The existing device plugin ecosystem continues working, but DRA considerably simplifies developing new plugins for specialised hardware.

Scheduler improvements

The scheduler handles mixed workloads better with new “dynamic scoring”. In clusters with heterogeneous nodes (CPU-only nodes, GPU nodes, high-memory nodes), dynamic scoring distributes work more efficiently without requiring manual taints/tolerations for every workload combination.

Test results:

• 15-25% reduction in resource waste (unused CPU or memory on nodes where the workload doesn’t fit well) in mixed clusters.
• Less fragmentation: the scheduler packs workloads more densely when possible, freeing complete nodes for scale-down.

This improvement is transparent for most workloads — no manifest changes required.

Changes to check before migrating

Three items requiring review before updating production:

API changes in alpha features: some features in alpha in 1.33-1.34 have subtly changed API when promoted to beta in 1.35. Review release notes to detect if any alpha feature you used has changed schema. Usually affects feature gates explicitly activated.

StatefulSet behaviour with volumes: some edge cases in how Kubernetes 1.35 handles PVC failure in StatefulSets change the failure event ordering. StatefulSets depending on specific rollback behaviour on volume failure should be explicitly tested.

Renamed scheduler metrics: the scheduler has renamed several internal metrics to align with the new scoring system. Grafana dashboards using scheduler metrics must be reviewed:

• scheduler_queue_incoming_pods_total → unchanged
• scheduler_scheduling_duration_seconds → reviewed with new result labels
• Scoring plugin metrics: prefix changed from scheduler_plugin_ to scheduler_score_plugin_

Recommended migration strategy

The strategy that worked in staging:

1. Canary in staging for two weeks: run real production workloads on the 1.35 cluster. Validate critical sidecars, review scheduler dashboards, confirm StatefulSets behave correctly.
2. Migrate one production node: update one nodepool node, cordon the rest, observe for a week.
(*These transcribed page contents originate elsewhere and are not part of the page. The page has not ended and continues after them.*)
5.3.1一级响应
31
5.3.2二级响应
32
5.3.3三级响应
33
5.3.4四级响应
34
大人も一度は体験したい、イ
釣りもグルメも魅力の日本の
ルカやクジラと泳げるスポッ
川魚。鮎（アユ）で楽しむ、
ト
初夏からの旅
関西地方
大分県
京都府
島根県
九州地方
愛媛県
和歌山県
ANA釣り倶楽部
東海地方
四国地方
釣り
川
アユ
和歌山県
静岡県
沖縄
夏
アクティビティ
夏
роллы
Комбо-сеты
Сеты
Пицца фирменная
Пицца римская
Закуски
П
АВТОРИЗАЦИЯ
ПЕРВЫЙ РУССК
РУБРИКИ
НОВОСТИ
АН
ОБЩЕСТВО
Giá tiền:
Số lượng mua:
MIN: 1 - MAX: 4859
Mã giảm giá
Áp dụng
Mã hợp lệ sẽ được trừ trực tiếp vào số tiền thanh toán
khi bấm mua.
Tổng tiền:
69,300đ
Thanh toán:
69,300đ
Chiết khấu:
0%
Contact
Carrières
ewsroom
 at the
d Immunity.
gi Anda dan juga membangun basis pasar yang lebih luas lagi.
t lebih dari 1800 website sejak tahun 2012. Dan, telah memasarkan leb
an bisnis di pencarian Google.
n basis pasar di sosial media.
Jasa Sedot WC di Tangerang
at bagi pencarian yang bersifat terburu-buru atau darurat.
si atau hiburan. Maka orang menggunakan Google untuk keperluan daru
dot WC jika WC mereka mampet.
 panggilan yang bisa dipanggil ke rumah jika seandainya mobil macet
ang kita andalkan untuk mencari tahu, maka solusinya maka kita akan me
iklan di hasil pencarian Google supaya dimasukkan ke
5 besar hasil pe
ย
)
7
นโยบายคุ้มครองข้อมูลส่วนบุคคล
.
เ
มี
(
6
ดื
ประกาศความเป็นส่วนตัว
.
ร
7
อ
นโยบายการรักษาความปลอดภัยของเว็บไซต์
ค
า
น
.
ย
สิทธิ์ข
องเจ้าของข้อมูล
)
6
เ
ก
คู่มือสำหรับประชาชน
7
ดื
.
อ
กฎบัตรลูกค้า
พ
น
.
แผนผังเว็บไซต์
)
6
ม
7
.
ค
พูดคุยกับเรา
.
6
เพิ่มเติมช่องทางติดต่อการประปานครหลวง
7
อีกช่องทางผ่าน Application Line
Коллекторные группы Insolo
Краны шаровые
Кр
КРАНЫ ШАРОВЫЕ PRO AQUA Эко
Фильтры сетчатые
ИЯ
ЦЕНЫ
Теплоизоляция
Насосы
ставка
If the scheduler assigns workloads to the 1.35 node without incidents, proceed.
3. Scale gradually: update the rest of the nodepool in 20-25% batches, with 24 hours of observation between batches.
4. Don’t migrate the whole fleet at once: scheduler changes can surprise in specific workloads with complex affinities or anti-affinities.

For clusters on 1.30 or earlier

For those still on 1.30 (or earlier versions no longer receiving active patch support), the strategy isn’t a direct jump to 1.35 but gradual jumps: 1.30 → 1.31 → 1.32 → 1.33 → 1.35. Each version jump has its own breaking changes and accumulated risk of a direct jump is high.

Conclusion

Kubernetes 1.35 is a consolidation release: doesn’t break big things but gathers improvements that together justify upgrading. For clusters already on 1.33 or 1.34, the upgrade is incremental with clear value — especially for clusters with service mesh (sidecars GA) or specialised hardware (generalised DRA). For anyone still on 1.30 or earlier, plan gradual jumps rather than a direct leap.